We have all seen President Trump speaking off the cuff, rambling, and saying some pretty foolish things. Usually these embarrassing and cringe-worthy comments are a result of Trump impulsively firing off the first thing that pops into his head.
While most of these kinds of comments are hardly presidential, at least they can be attributed to a lack of discipline or a thin skin. We can comfort ourselves somewhat by excusing them as the product of a mercurial personality, one that has no ability to turn off its impulses.
But when a president delivers a speech at a joint press conference with a visiting head of state one would think that there would be some degree of thoughtfulness and preparation before delivering the speech.
Evidently, this was not the case this week when Trump held a joint press conference with Lebanese Prime Minister Saad Hariri. In prepared remarks, Trump praised Lebanon for its fight against extremism, singling out ISIS, al-Qaeda, and Hezbollah.
Hezbollah, though, holds 12 seats in the Lebanese parliament and has been working with the Lebanese army to drive ISIS and al-Qaeda out of the area along the Syrian-Lebanese border. At least when it comes to battling the extremism of ISIS and al-Qaeda, Hezbollah and the Lebanese government are on the same page. To lump Hezbollah into the same category as ISIS and al-Qaeda displays a total lack of understanding of the political situation in Lebanon.
Which leads one to the question of how Trump’s speechwriter and his advisors would not have known this. How do you send the president you work for out to a press conference with a speech so nonsensical? Even an eighth-grader would have at least Googled “Lebanon” before handing in a paper to his social studies teacher, yet Trump’s speechwriter writes a speech without even a cursory understanding of Lebanon’s politics and Hezbollah’s ongoing fight against ISIS and al-Qaeda in northeastern Lebanon.

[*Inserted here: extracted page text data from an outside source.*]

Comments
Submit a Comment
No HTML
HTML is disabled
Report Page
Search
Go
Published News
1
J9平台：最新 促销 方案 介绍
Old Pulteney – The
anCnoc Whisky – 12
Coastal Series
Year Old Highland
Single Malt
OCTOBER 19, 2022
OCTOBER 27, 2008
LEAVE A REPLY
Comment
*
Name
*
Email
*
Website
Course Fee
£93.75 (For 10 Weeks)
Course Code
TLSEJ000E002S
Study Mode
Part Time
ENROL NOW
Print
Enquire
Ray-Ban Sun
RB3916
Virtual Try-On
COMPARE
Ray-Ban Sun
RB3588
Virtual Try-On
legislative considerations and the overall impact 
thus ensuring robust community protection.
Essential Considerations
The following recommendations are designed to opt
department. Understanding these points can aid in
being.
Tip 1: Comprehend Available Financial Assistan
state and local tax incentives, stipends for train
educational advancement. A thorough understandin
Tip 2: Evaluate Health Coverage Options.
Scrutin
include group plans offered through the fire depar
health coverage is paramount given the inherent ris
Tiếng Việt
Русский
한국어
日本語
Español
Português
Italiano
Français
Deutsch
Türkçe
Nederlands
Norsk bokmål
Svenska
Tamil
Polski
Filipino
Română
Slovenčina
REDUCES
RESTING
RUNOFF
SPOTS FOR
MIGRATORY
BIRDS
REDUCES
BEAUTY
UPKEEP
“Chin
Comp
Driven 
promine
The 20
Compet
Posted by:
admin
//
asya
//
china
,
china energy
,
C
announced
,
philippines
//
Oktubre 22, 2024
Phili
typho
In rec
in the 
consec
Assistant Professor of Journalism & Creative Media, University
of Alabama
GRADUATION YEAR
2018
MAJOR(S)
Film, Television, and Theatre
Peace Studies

We’ve all had bad days at work before, but how does something like this happen? Of course, politicians always want to frame issues in a way that is most persuasive to their point of view, but the argument has to be somewhat plausible. It can’t be nonsense or contrary to obvious facts.
President Bush’s famous “16 words” in his 2003 State of the Union address, where he claimed Saddam Hussein was seeking to acquire “significant quantities of uranium from Africa,” was effective in persuading the country to invade Iraq because the claim was not immediately disprovable. Most Americans, even news reporters covering the Middle East, believed the claim was plausible, perhaps even likely. And so off to war we went, with most of the American media cheerleading us into a war that has turned into a fifteen-year quagmire.
So the next time Trump’s speechwriter sits down at his keyboard to hammer out a speech for his boss, he should at least do a few minutes of research and learn a little bit about the subject he is writing about. Otherwise, he will be making his boss look like a clueless buffoon, just as he did this week with the Lebanese prime minister.